W niedzielę freestyle'owy tour EFPT zatrzymał się na trzecim tegorocznym przystanku - Sardynii. Choć sytuacja ekonomiczna nie rozpieszcza organizatorów (niedawno odwołano kolejne zawody na Krecie), pogoda stara się to wynagrodzić... nawet aż za bardzo. Wczorajsze eliminacje na długo pozostaną w pamięci i kościach zawodników, którzy musieli zmagać się nie tylko z rywalami, ale przede wszystkim z wiatrem dochodzącym do 9 bft!

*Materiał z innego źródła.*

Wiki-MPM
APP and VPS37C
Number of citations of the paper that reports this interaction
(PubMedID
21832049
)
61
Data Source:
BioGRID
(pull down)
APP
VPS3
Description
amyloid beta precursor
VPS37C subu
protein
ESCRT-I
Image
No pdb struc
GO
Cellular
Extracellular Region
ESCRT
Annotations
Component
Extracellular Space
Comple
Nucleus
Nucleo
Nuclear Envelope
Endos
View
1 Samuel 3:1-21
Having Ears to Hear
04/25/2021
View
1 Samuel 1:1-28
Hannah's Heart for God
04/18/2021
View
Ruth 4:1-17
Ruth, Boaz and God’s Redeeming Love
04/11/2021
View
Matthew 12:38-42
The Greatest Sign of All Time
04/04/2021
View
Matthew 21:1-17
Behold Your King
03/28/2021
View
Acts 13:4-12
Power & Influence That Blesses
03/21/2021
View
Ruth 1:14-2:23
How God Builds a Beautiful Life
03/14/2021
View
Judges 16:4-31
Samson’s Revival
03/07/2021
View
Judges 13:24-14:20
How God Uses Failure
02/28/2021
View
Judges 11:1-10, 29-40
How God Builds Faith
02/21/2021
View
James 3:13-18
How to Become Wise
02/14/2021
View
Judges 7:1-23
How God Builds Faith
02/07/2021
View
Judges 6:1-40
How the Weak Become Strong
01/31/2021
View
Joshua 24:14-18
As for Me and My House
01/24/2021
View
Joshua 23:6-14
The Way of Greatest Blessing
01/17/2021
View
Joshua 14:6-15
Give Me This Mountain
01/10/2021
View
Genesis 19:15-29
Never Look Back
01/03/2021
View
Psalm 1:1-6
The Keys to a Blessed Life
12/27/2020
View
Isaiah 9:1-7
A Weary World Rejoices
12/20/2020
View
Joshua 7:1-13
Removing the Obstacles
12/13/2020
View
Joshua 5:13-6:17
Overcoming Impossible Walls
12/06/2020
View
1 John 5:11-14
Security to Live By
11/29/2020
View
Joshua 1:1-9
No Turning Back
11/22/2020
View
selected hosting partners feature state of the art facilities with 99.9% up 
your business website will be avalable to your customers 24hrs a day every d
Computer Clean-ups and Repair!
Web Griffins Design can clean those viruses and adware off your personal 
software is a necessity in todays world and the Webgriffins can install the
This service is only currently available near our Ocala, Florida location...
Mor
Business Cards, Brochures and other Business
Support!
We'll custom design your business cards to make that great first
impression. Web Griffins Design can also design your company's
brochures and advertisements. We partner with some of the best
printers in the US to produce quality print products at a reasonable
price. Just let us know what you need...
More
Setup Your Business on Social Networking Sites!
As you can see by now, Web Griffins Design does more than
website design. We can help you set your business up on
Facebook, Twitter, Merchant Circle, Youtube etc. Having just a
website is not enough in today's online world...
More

W ruch poszły najmniejsze zestawy jakie tylko ktoś przezornie zabrał ze sobą. Dla przykładu
Steven van Broeckhoven ma 190 cm wzrostu i waży 85 kg, wczoraj pływał na swojej najnowszej Gaastrze IQ 3,6m! Wszystko odbywało się jak na przewijanym do przodu filmie. Przerotowane spin-loopy, shaki na wysokości masztu czy dynamiczne podwójne puniety zdarzały się praktycznie w każdym heacie.
Po pierwszej eliminacji na szczycie tabeli uplasował się
Steven van Broeckhoven, drugi jest
Mattia Fabrizi, trzeci
Nicolas Akgazciyan .
Dziś wiatr ponownie dopisuje, więc prawdopodobnie już od godziny 9 trwają dalsze eliminacje.